▶ [Page excerpt]:
* * * * * * *
This enum should be updated based on updates to deps.dev.

MAVEN = 'maven'
PYPI = 'pypi'
NUGET = 'nuget'
CARGO = 'cargo'
NPM = 'npm'
class macaron.repo_finder.repo_finder_deps_dev.DepsDevRepoFinder

Bases: BaseRepoFinder

This class is used to find repositories using Google’s Open Source Insights A.K.A. deps.dev.

find_repo(purl)

Attempt to retrieve a repository URL that matches the passed artifact.

Parameters:

purl (PackageURL) – The PURL of an artifact.

Returns:

The URL of the found repository.

Return type:

str

macaron.repo_finder.repo_finder_java module

This module contains the JavaRepoFinder class to be used for finding Java repositories.

class macaron.repo_finder.repo_finder_java.JavaRepoFinder

Bases: BaseRepoFinder

This class is used to find Java repositories.

__init__()

Initialise the Java repository finder instance.

find_repo(purl)

Attempt to retrieve a repository URL that matches the passed artifact.

Parameters:

purl (PackageURL) – The PURL of an artifact.

Yields:

str – The URL of the found repository.
* * * * * * *
▶ [Excerpted data]:
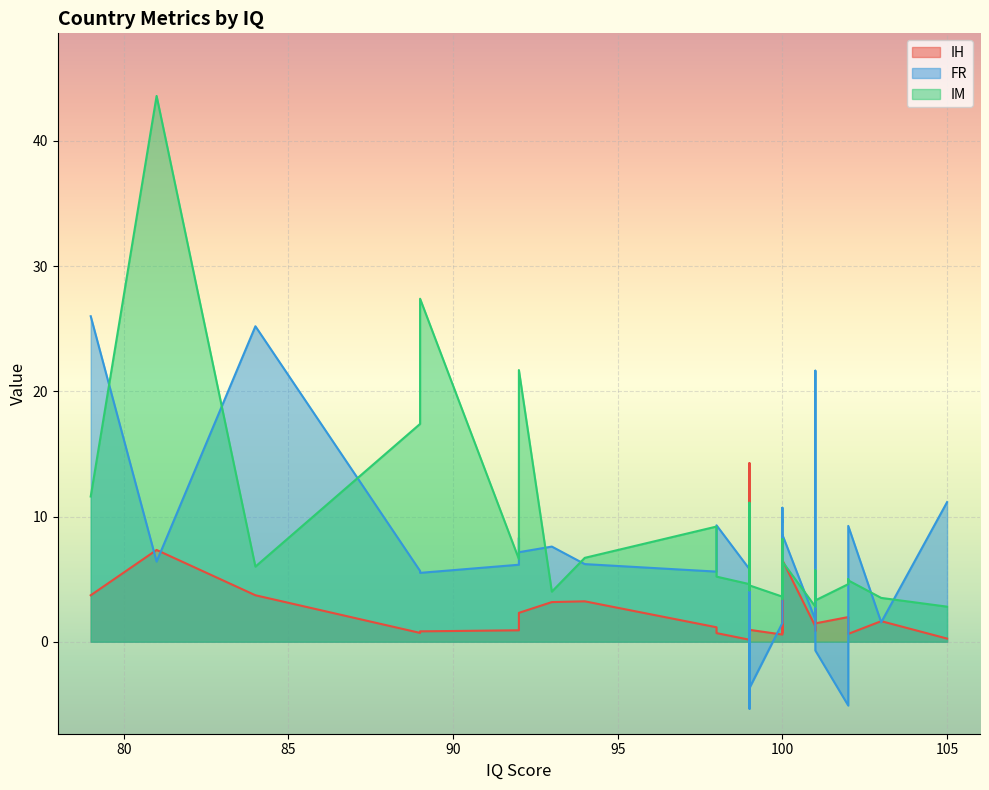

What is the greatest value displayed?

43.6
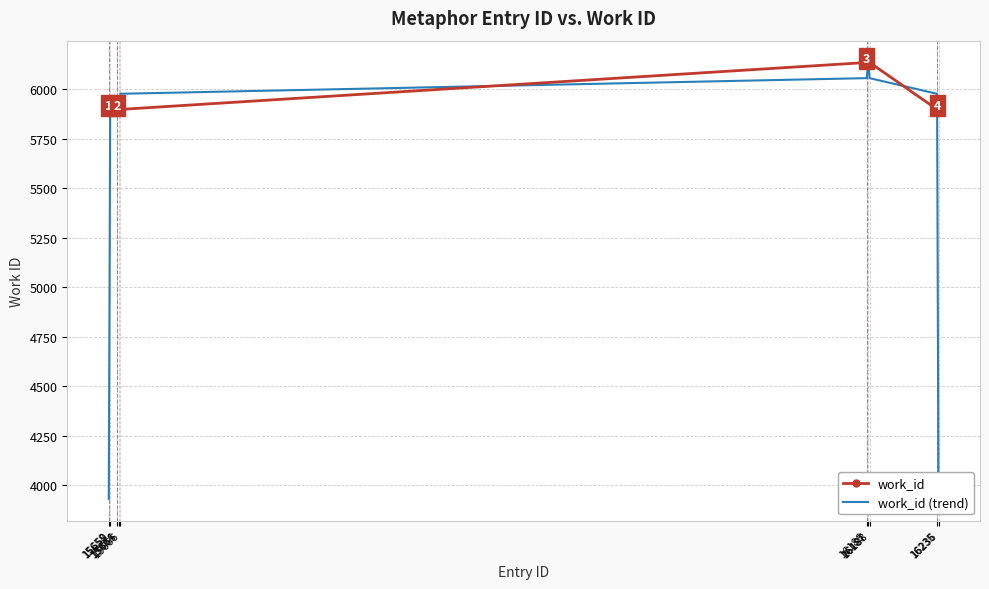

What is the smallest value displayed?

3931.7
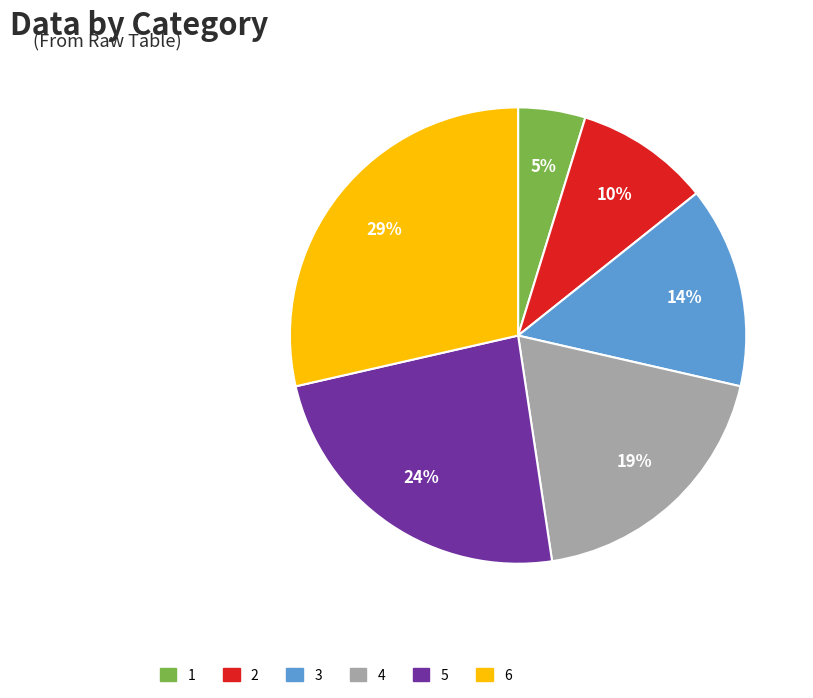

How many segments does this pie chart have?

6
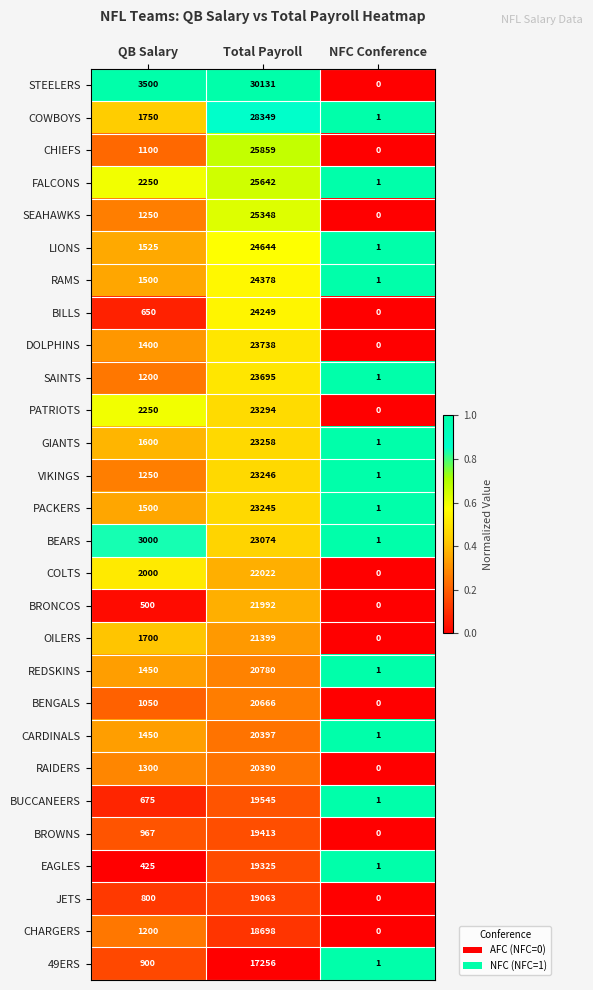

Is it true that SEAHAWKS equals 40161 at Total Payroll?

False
* * * * * * *
Carry on the Macaron repository-finder documentation above, starting right after its last line.

Return type:

str

macaron.repo_finder.repo_validator module

This module exists to validate URLs in terms of their use as a repository that can be analyzed.

macaron.repo_finder.repo_validator.find_valid_repository_url(urls)

Find a valid URL from the provided URLs.

Parameters:

urls (Iterable[str]) – An Iterable object containing urls.

Returns:

The first valid URL from the iterable, or an empty string if none can be found.

Return type:

str

macaron.repo_finder.repo_validator.resolve_redirects(parsed_url)

Resolve redirecting URLs by returning the location they point to.

Parameters:

parsed_url (ParseResult) – A parsed URL.

Returns:

The resolved redirect location, or None if none was found.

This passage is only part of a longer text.